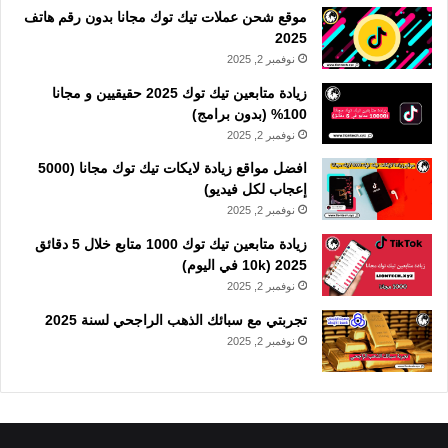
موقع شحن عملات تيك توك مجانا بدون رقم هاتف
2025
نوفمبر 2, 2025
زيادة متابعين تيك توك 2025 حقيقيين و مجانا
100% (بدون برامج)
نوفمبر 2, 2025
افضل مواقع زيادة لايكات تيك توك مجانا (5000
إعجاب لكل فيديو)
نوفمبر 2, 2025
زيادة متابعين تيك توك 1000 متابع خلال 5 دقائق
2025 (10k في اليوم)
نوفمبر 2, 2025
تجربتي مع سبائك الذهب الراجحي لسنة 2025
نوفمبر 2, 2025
******
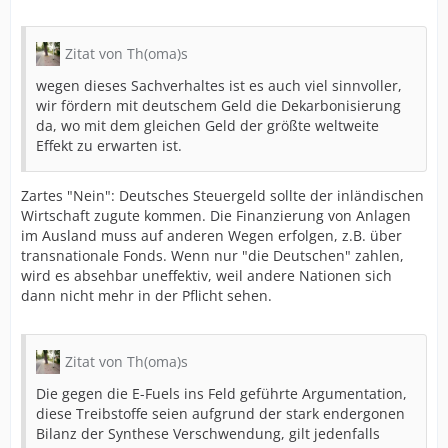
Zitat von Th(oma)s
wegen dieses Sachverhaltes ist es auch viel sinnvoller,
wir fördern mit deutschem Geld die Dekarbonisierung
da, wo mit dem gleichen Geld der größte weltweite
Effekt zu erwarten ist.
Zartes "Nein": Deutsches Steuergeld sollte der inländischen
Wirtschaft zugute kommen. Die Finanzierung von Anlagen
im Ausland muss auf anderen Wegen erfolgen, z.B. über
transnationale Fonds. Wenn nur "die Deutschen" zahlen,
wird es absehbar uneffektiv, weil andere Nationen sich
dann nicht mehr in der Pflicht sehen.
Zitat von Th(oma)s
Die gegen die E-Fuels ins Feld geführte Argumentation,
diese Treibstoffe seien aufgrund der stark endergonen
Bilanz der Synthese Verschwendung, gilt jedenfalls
******
*Work instruction*.
Scan the entries for lines holding the string "مجانا", then copy every one of them.

*Task answer*.
موقع شحن عملات تيك توك مجانا بدون رقم هاتف
زيادة متابعين تيك توك 2025 حقيقيين و مجانا
افضل مواقع زيادة لايكات تيك توك مجانا (5000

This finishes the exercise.